SELECTED EXTRACT
◆ ◆ ◆

Have you ever considered that there is more in your gut than your latest meal?
The gut and brain may appear unconnected, each having different functions, but there’s a distinct correlation. What’s more, recent studies show that your brain affects your gut health and your gut may even affect your brain health.
The human gut contains over 500 million neurons—it’s practically a brain unto itself. These neurons are connected to your brain through nerves in your nervous system.
The communication system between your gut and brain is called the gut-brain axis.
Your gut and brain are also connected through chemicals called neurotransmitters. Interestingly, many of these neurotransmitters are also produced by your gut cells and the trillions of microbes living there. A large proportion of serotonin, for example, is produced in the gut.
A few groups of foods are specifically beneficial for the gut-brain axis. Here are some of the most important ones:
Omega-3 fats: These are found in oily fish and also in high quantities in the human brain. Studies in humans and animals show that omega-3s can increase good bacteria in the gut and reduce risk of brain disorders.

◆ ◆ ◆

RECORDS SUPPLIED
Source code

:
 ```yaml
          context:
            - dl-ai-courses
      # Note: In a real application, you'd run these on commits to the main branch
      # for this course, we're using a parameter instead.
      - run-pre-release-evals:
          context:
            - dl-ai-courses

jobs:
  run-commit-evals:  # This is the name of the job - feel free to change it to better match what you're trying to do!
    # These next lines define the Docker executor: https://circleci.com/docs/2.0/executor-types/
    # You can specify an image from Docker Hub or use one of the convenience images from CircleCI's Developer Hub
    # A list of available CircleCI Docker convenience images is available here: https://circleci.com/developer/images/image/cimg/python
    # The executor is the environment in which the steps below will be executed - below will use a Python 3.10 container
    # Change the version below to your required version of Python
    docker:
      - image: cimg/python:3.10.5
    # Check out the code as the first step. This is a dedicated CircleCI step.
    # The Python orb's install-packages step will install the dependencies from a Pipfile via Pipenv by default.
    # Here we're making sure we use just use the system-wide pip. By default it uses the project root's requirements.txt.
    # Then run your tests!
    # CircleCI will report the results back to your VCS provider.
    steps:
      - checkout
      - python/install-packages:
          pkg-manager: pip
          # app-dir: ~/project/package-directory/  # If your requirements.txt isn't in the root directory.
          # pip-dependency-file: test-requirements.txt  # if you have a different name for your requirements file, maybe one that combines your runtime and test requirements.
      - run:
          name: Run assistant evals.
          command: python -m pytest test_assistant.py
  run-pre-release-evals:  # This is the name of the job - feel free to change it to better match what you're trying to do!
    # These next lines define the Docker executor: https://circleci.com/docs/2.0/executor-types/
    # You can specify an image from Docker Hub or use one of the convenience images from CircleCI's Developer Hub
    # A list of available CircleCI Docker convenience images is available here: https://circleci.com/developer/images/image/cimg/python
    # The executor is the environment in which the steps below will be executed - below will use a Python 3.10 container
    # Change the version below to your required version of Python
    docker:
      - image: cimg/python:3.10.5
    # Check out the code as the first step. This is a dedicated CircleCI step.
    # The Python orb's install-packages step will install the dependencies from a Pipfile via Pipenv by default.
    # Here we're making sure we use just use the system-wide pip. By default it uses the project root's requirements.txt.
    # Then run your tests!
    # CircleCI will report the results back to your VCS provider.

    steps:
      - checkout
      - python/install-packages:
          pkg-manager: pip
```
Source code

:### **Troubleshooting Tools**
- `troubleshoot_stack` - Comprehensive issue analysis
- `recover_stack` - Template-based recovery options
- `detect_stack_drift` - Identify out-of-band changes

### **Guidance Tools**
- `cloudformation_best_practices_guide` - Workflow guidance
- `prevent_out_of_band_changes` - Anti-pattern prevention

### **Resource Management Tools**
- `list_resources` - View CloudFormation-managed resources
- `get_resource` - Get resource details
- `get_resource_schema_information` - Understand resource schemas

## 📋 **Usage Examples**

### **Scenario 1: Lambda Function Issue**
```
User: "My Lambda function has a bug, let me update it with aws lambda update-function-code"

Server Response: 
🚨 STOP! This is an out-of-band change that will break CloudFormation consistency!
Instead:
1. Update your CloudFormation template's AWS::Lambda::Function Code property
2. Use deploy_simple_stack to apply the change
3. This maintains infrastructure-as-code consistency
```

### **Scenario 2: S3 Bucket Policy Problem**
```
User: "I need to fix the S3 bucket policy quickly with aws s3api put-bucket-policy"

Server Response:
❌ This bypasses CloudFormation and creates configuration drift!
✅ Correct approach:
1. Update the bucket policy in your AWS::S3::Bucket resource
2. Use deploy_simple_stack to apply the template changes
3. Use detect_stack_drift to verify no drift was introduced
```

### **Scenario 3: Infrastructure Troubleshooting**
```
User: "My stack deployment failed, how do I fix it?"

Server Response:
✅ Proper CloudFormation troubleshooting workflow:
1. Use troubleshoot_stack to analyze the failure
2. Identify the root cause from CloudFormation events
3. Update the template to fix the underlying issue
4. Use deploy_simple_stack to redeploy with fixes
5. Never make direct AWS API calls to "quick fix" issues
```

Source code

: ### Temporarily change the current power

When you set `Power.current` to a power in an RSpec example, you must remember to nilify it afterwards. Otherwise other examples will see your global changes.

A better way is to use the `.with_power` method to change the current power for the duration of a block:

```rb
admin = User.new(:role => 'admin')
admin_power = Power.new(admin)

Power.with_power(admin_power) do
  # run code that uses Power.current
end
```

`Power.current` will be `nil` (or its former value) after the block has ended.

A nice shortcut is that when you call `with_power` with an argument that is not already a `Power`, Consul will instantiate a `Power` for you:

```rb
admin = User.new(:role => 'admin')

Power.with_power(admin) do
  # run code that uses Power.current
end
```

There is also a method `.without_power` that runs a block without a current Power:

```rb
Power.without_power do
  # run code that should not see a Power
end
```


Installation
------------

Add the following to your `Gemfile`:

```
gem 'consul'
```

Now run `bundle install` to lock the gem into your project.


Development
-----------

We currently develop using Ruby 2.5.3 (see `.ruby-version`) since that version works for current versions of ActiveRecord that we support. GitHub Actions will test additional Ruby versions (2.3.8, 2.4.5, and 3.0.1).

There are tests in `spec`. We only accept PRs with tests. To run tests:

◆ ◆ ◆

EXERCISE INSTRUCTIONS
Extend the article on the gut-brain axis, starting right after its entry on omega-3 fats.

ANSWER
Fermented foods: Yogurt, kefir, sauerkraut and cheese all contain healthy microbes such as lactic acid bacteria. Fermented foods have been shown to alter brain activity.
High-fiber foods: Whole grains, nuts, seeds, fruits and vegetables all contain prebiotic fibers that are good for your gut bacteria.
Polyphenol-rich foods: Cocoa, green tea, olive oil and coffee all contain polyphenols, which are plant chemicals that are digested by your gut bacteria. Polyphenols increase healthy gut bacteria and may improve cognition.
Tryptophan-rich foods: Tryptophan is an amino acid that is converted into the neurotransmitter serotonin. Foods that are high in tryptophan include turkey, eggs and cheese.
Understanding the link between the digestive tract and the brain is important to promoting optimal gut and mental wellbeing. Remember a healthy gut equals a healthy brain.